# Stated exercise
Lay out the whole listing below as a JSON list of strings, one string per line, with blank lines omitted. Leave the pictures out of your answer.

# Working data

-- Begin --

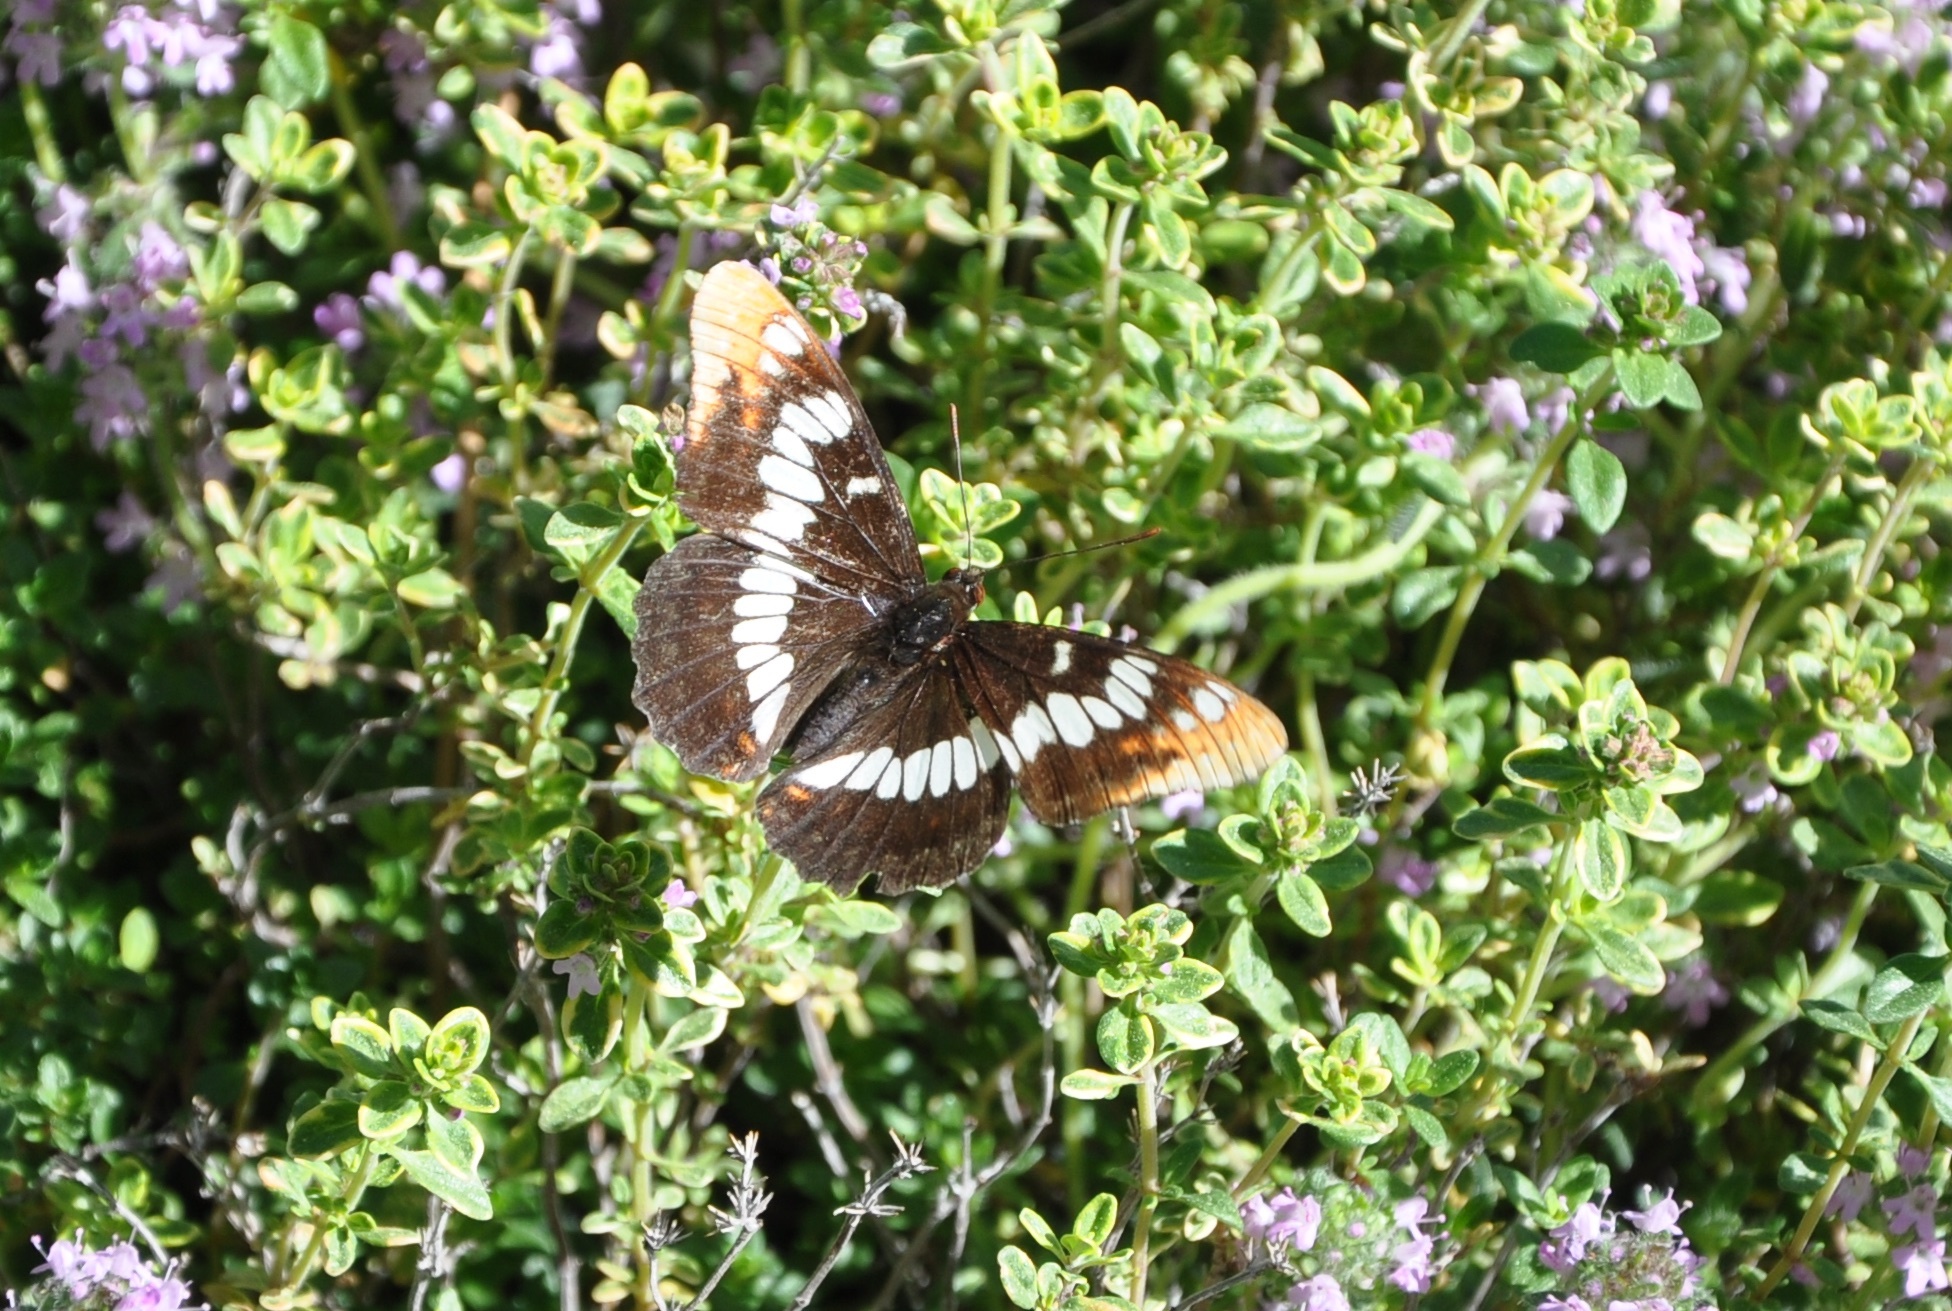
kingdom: Animalia
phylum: Arthropoda
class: Insecta
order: Lepidoptera
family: Nymphalidae
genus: Limenitis
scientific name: Limenitis lorquini
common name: Lorquin's admiral
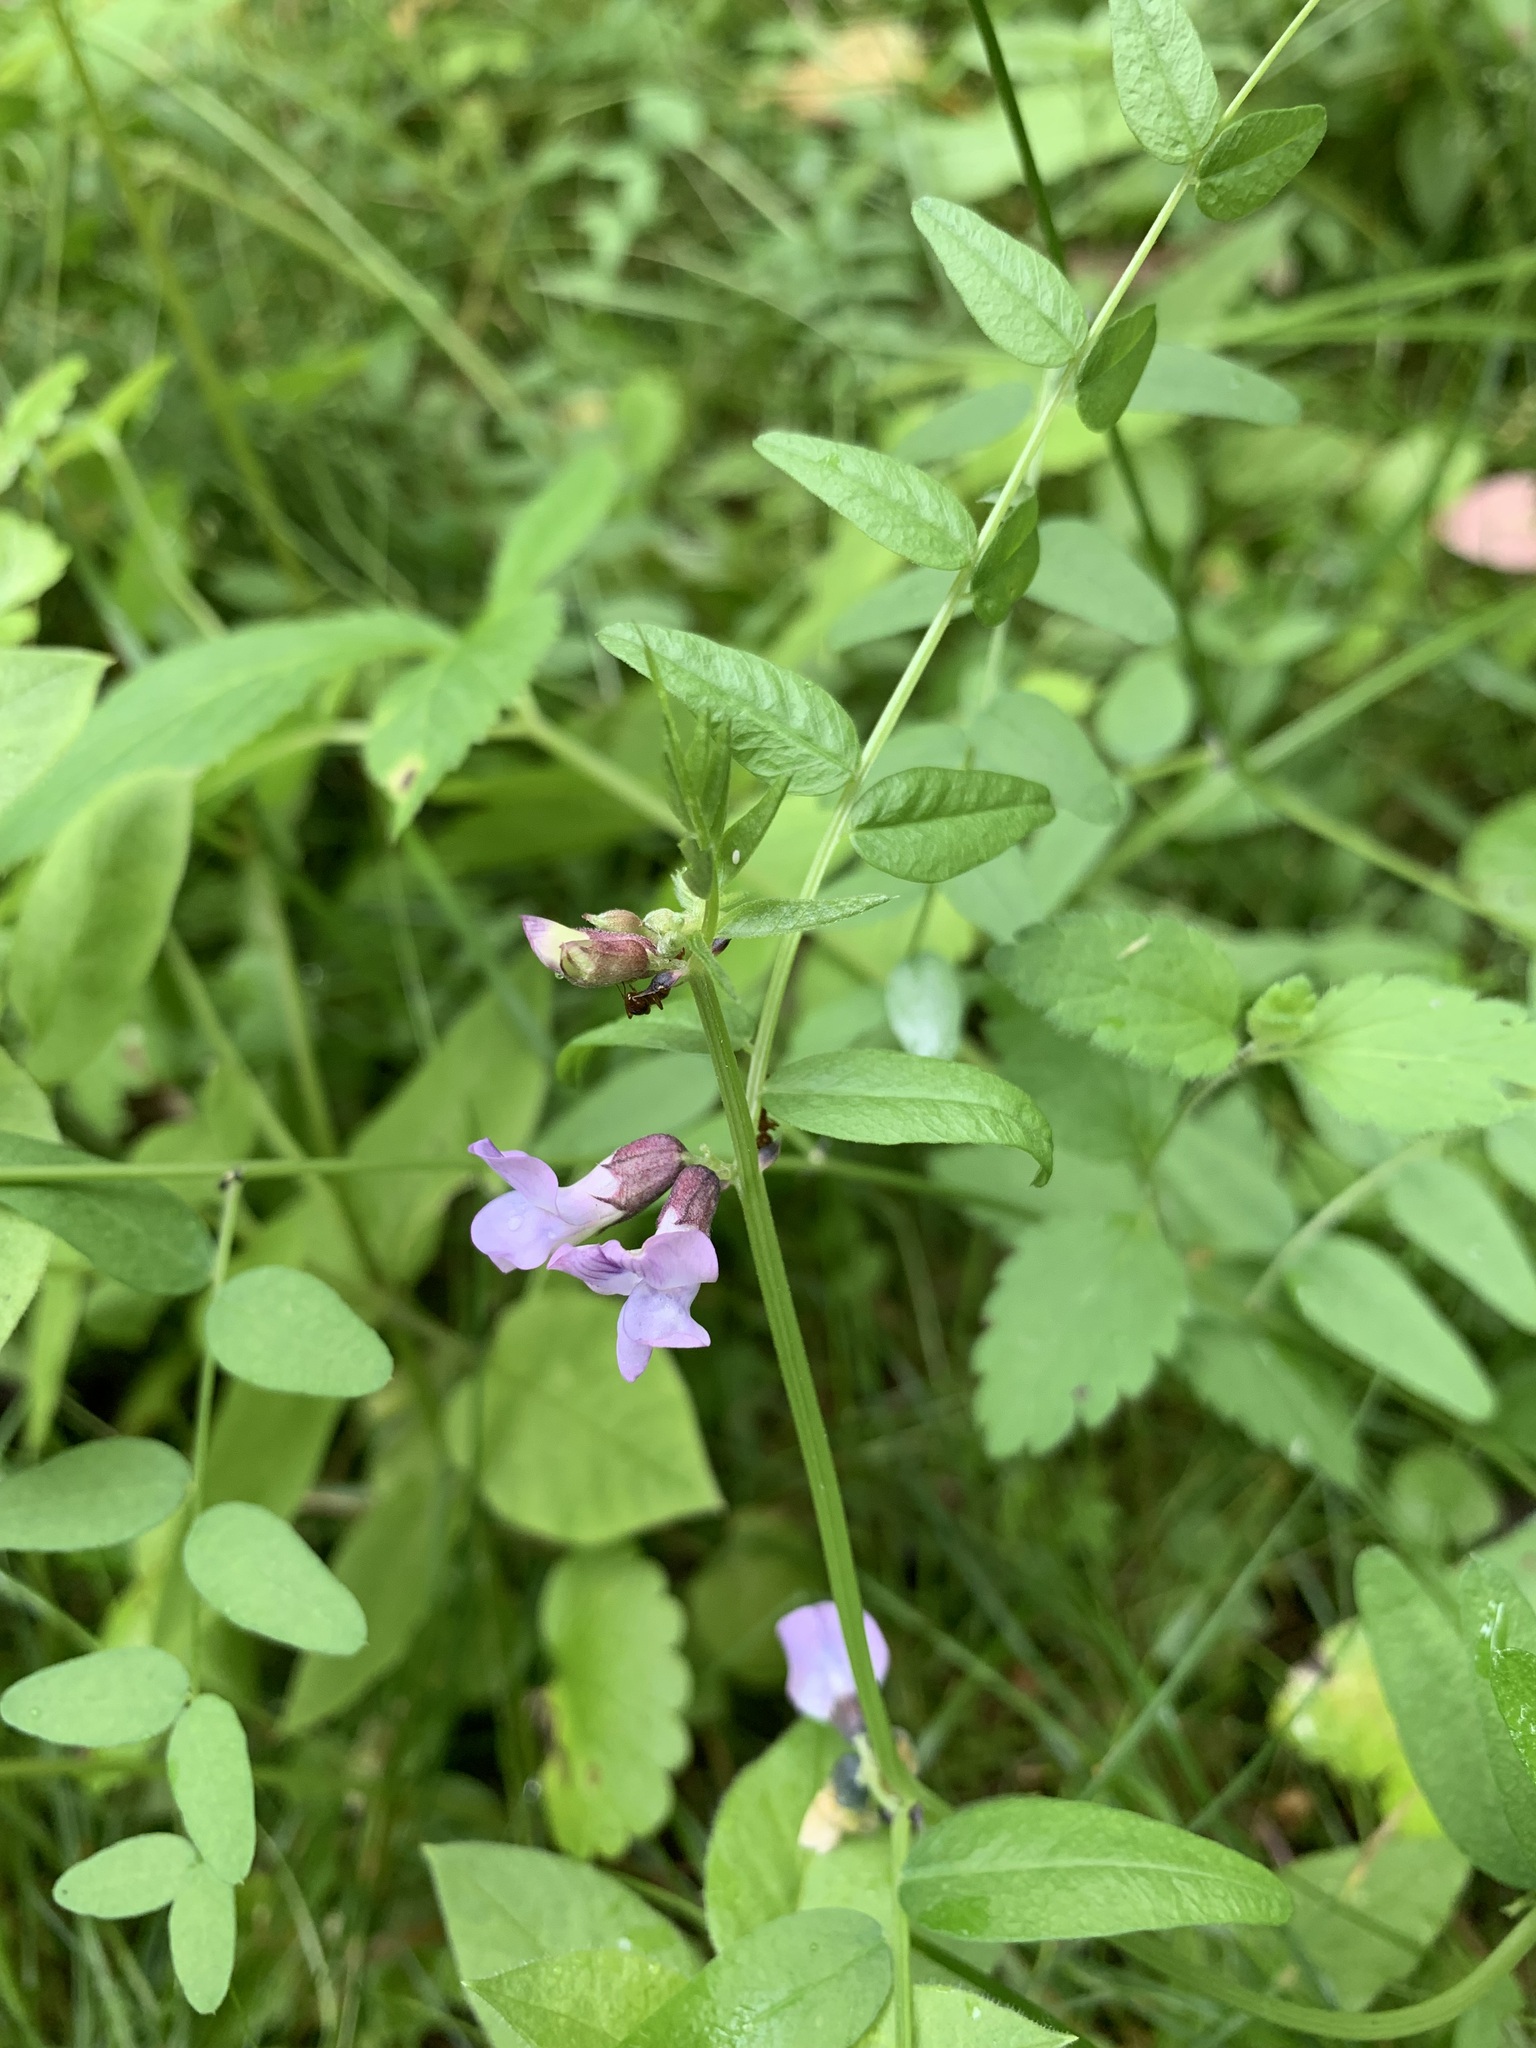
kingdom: Plantae
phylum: Tracheophyta
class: Magnoliopsida
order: Fabales
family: Fabaceae
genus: Vicia
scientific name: Vicia sepium
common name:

-- End --

# Exercise response
[
  "kingdom: Animalia",
  "phylum: Arthropoda",
  "class: Insecta",
  "order: Lepidoptera",
  "family: Nymphalidae",
  "genus: Limenitis",
  "scientific name: Limenitis lorquini",
  "common name: Lorquin's admiral",
  "kingdom: Plantae",
  "phylum: Tracheophyta",
  "class: Magnoliopsida",
  "order: Fabales",
  "family: Fabaceae",
  "genus: Vicia",
  "scientific name: Vicia sepium",
  "common name:"
]